Harmony is undeniably at the heart of all forward-thinking R&B, but in the case of the new single “It’s a Feeling” by RockLee, it’s at the center of every emotive moment the track provides us. With singer Mel Pacifico setting the mood out of the gate and Uness ascending the lyrics with a taste of old-school soul, RockLee didn’t need to get virtuosic with the instrumentation to make a statement here – but still, he doesn’t shortchange us on surreal fireworks. With a casual touch of postmodern melodicism, we’re gifted one of the smoother R&B hybrids of the summer to date, and a song I think everyone needs to be spinning this July.
Mel and Uness really work this groove rather brilliantly, and although I hadn’t heard them work together before, RockLee seems to bring the best out of both subjects rather seamlessly here. His groove complements the new jack swing-style crooning the latter is utilizing as much as it does the balladic vocal the former is giving up, which is a lot harder than it might seem on paper. Their chemistry is off the charts, but without a facilitator like the one we’ve got at the foundation of the track, it likely wouldn’t be as accessible as it is in this instance.

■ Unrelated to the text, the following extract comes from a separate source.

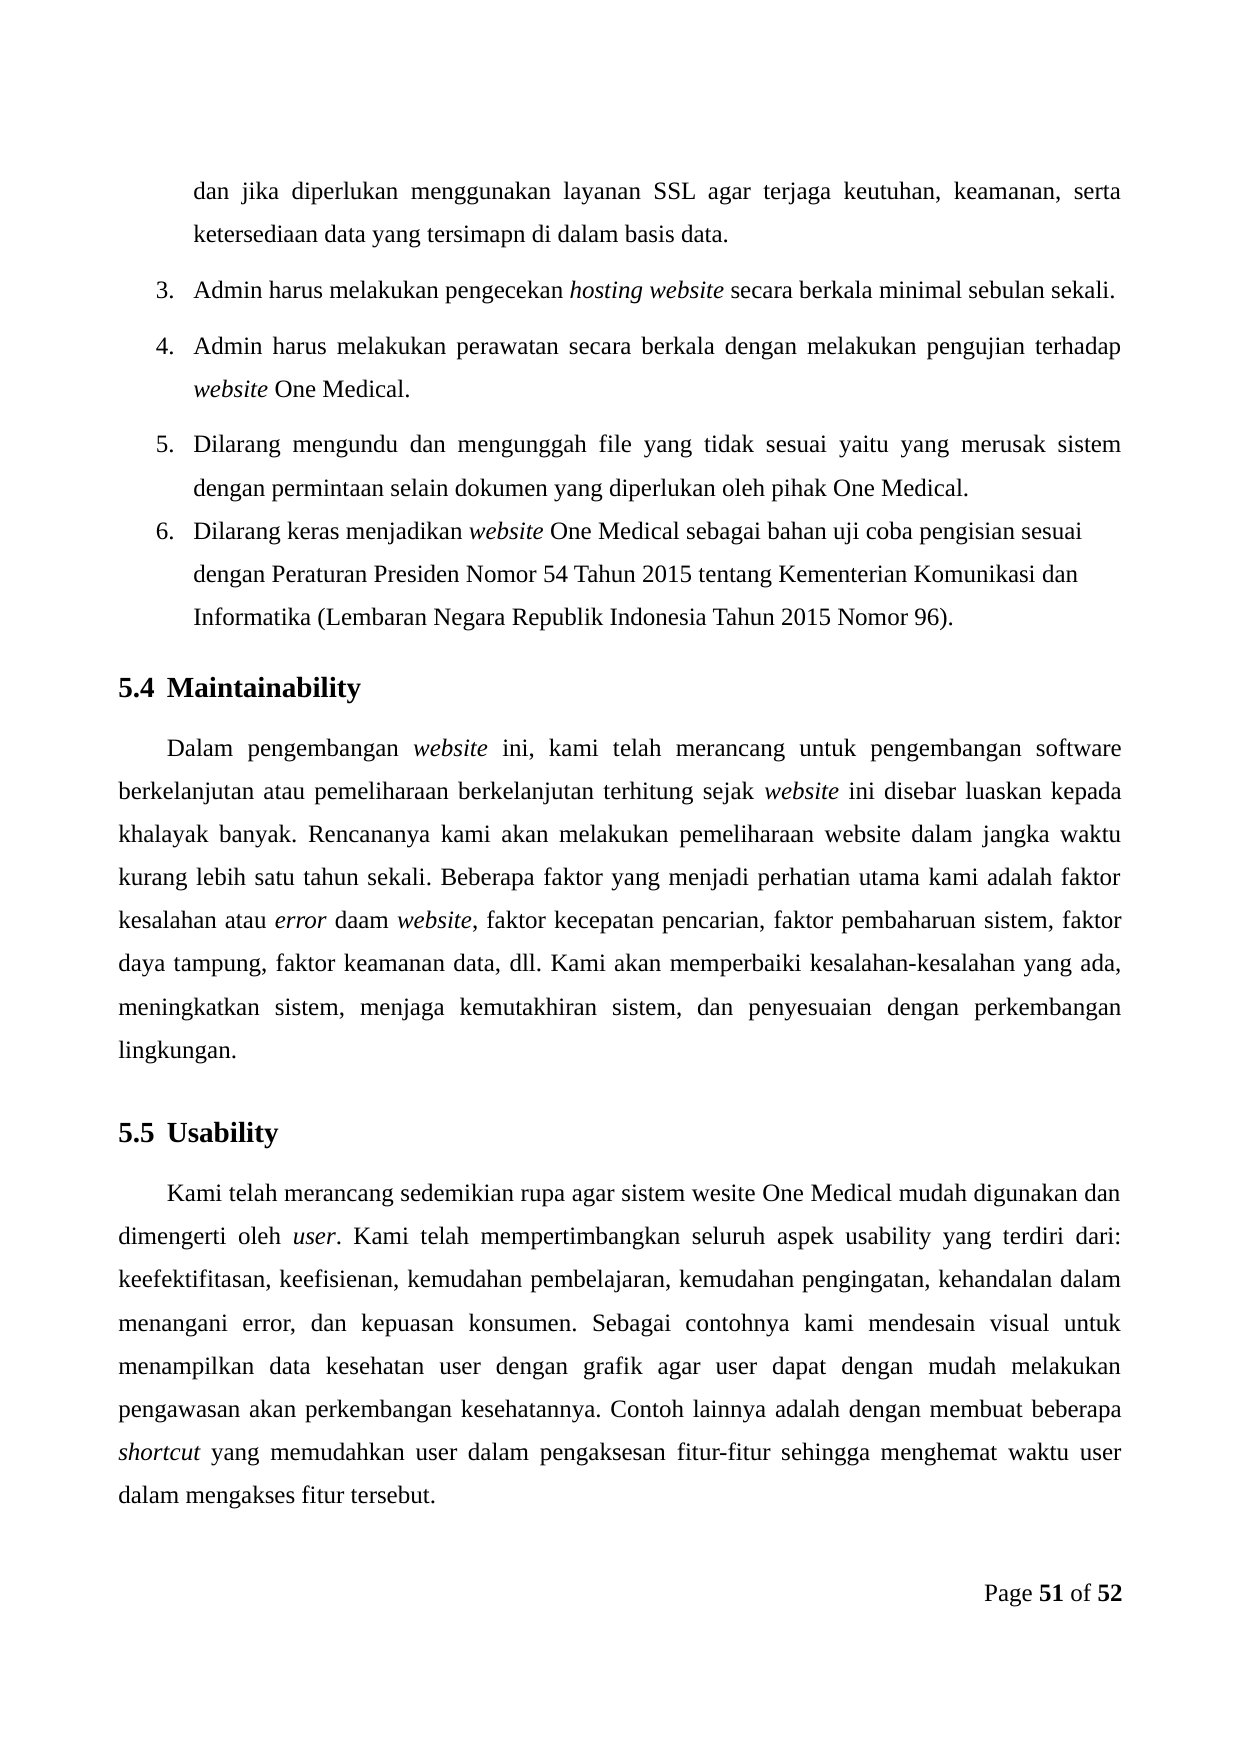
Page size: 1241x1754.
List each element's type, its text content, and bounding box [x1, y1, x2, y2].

Rhythm is always a catalyst for catharsis in “It’s a Feeling,” and I really love how well the understated percussive element in this mix sets the mood up for the lyrics. There’s no separation between the expressiveness of the vocals and that of the drums, and this could only be the result of precision producing. RockLee is as much a sonic wizard in this performance as he is an arranger of the Quincy Jones tradition, and I can’t wait to see what he’s going to develop next.
“It’s a Feeling” is a must-listen if you haven’t already heard it yet, but judging from the way it’s blowing up north of the border, I have a gut feeling telling me that most Canadian readers are already vibing this artist’s style. RockLee has been making quite the splash in recent years, and although competition from American players is as strong as it’s ever been before, this latest release could be one that breaks his influence into the southern realm so many of his contemporaries have spent whole careers trying to access. He’s earned the cred, and I like what this collaboration with Mel Pacifico and Uness shows off for his brand of instrumental indulgence.